#### [TEXT FOR ANALYSIS]
Elland Brewery is an independent brewery based in Elland, West Yorkshire, England. Founded as ‘Eastwood and Sanders Fine Ales’ in 2002, after the amalgamation of The West Yorkshire Brewery and The Barge and Barrel Brewing Company, it was renamed as Elland Brewery in 2006 and has been trading under that banner ever since. They have a catalogue of regular draught beers which are produced year round, as well as several popular seasonal beers which are produced at certain times of the year.

Being a West Yorkshire based brewery, their beers are most widely available in the North of England but the popularity of the beers means they're often found at beer festivals in more remote locations. Despite their traditionalism, the brewers have a preference for using foreign hops (largely from the U.S., New Zealand and Germany); this is especially true of their seasonal brews, which are often considered more 'edgy' than their regular ales, but just as popular.

The brewery's flagship ale is Elland 1872 Porter, and accounts for more than 20% of their total output. This beer is a 6.5% Porter, was the winner of the Champion Beer of Britain award at the Campaign for Real Ale (CAMRA) GBBF 2013 Great British Beer Festival.

Records drawn from a collection:
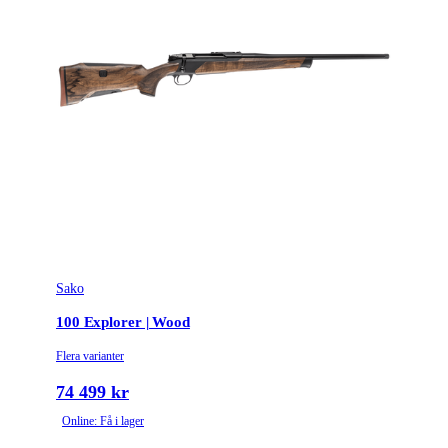
Sako
100 Explorer | Wood
Flera varianter
74 499 kr
Online: Få i lager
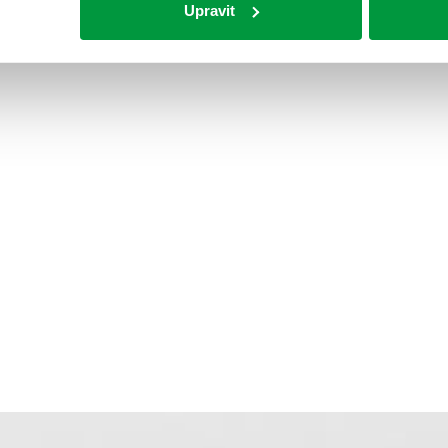
Upravit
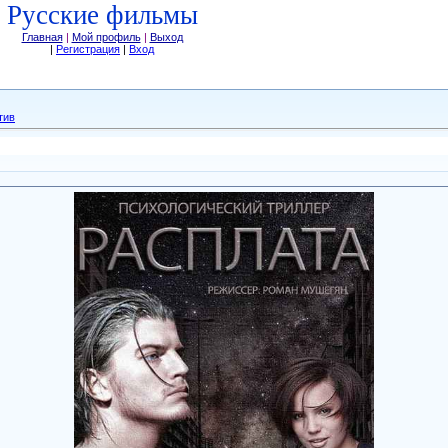
Русские фильмы
Главная
|
Мой профиль
|
Выход
|
Регистрация
|
Вход
тив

#### [TASK REQUIREMENTS]
1. Could you copy the records above line for line, leaving out the pictures?
2. Can you carry the Elland Brewery passage forward from its last sentence?

#### [SET OF ANSWERS]
1.
Sako
100 Explorer | Wood
Flera varianter
74 499 kr
Online: Få i lager
Upravit
Русские фильмы
Главная
|
Мой профиль
|
Выход
|
Регистрация
|
Вход
тив

2.
Regular beers
 Elland Blonde - 4.0% Golden Ale 
 White Prussian - 3.9% Pale Ale
 Nettle Thrasher - 4.4% Bitter 
 South Sea Pale - 4.1% Pale Ale
 1872 Porter - 6.5% Porter

Notable seasonal/special beers
 Summer Breeze - 4.6% Pale Ale
Game Changer - 5.3% Throwback IPA
1872 Port Brett Special - 7.5% barrel-aged porter, featuring Brettanomyces secondary fermentation. Release limited to just eight pins in 2022.

References

Campaign for Real Ale Good Beer Guide editions 2003 to 2023 inclusive (Breweries' section)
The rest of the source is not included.